What the exercise asks
Copy out the lines of the material from the line containing "certification et soumettent" up to and including the line containing "basés sur le", reproducing each one without any change.

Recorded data
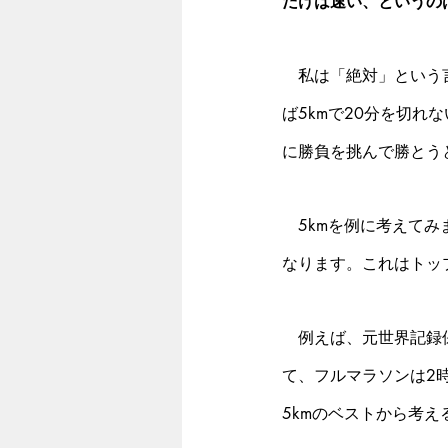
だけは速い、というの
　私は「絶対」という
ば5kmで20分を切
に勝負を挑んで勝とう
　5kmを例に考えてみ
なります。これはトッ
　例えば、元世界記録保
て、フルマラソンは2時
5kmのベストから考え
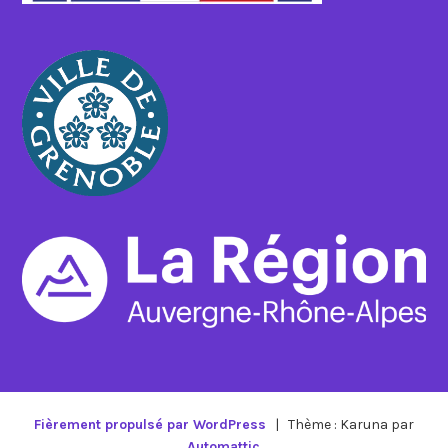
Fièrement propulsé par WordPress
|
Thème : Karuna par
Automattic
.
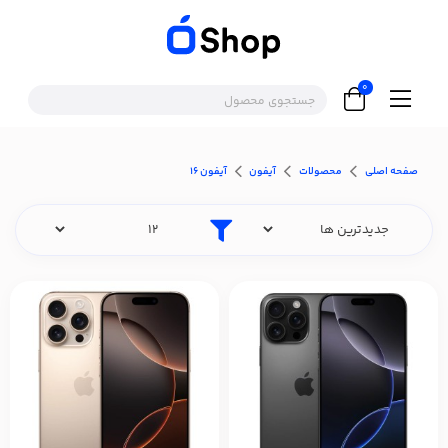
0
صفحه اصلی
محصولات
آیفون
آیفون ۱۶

==

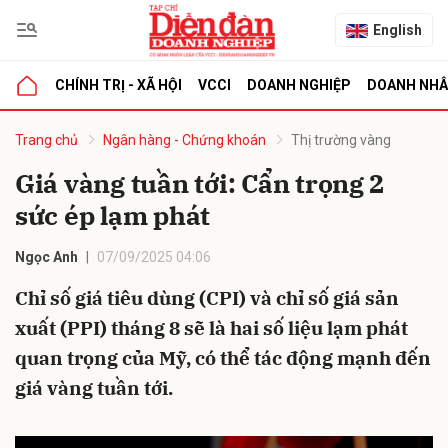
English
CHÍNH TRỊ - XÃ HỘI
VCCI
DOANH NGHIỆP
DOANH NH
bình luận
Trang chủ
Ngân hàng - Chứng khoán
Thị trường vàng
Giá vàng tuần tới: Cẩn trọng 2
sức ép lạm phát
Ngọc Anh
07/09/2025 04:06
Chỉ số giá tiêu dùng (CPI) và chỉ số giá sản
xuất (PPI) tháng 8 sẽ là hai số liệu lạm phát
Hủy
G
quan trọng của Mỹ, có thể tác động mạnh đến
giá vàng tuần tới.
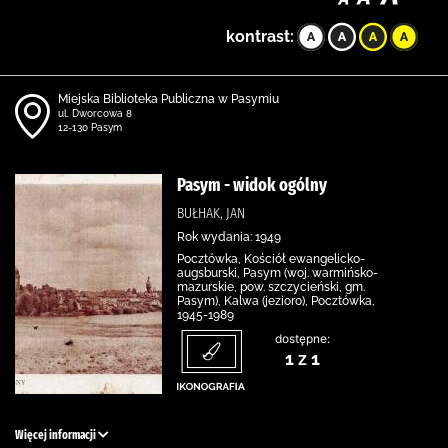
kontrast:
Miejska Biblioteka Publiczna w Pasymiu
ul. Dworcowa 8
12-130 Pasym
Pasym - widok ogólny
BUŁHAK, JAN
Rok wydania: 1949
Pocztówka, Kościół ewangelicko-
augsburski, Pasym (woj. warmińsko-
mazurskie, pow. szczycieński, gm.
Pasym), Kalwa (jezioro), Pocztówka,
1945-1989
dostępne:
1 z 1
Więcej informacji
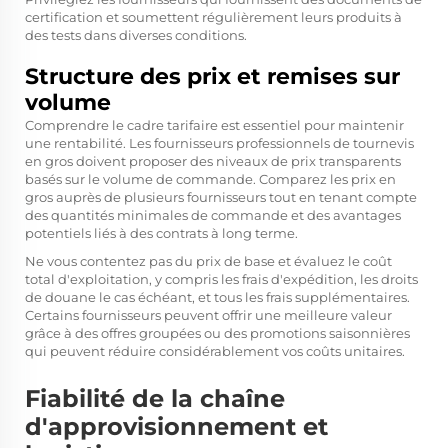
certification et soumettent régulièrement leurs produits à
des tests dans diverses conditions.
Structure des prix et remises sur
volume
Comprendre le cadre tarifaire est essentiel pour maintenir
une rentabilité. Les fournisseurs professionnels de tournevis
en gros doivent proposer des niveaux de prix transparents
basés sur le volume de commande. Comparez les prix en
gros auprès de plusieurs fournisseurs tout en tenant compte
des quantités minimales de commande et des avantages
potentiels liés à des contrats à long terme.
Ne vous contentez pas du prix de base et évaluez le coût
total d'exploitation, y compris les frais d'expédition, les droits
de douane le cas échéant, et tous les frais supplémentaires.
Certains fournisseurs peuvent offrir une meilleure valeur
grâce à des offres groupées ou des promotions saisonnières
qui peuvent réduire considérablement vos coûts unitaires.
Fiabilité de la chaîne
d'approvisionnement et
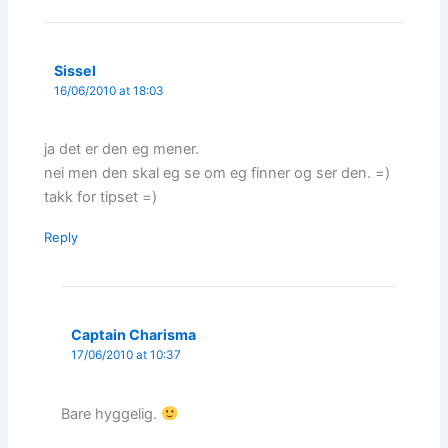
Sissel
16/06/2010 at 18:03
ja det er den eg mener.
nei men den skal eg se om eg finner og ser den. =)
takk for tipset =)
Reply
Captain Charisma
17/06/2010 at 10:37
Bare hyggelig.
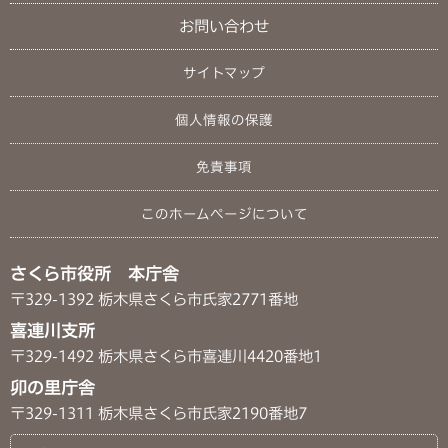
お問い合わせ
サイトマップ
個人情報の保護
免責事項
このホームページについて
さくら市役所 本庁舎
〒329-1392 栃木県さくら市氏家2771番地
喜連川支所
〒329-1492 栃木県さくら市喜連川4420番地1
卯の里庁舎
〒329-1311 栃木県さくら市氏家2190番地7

Output for this exercise
certification et soumettent régulièrement leurs produits à
des tests dans diverses conditions.
Structure des prix et remises sur
volume
Comprendre le cadre tarifaire est essentiel pour maintenir
une rentabilité. Les fournisseurs professionnels de tournevis
en gros doivent proposer des niveaux de prix transparents
basés sur le volume de commande. Comparez les prix en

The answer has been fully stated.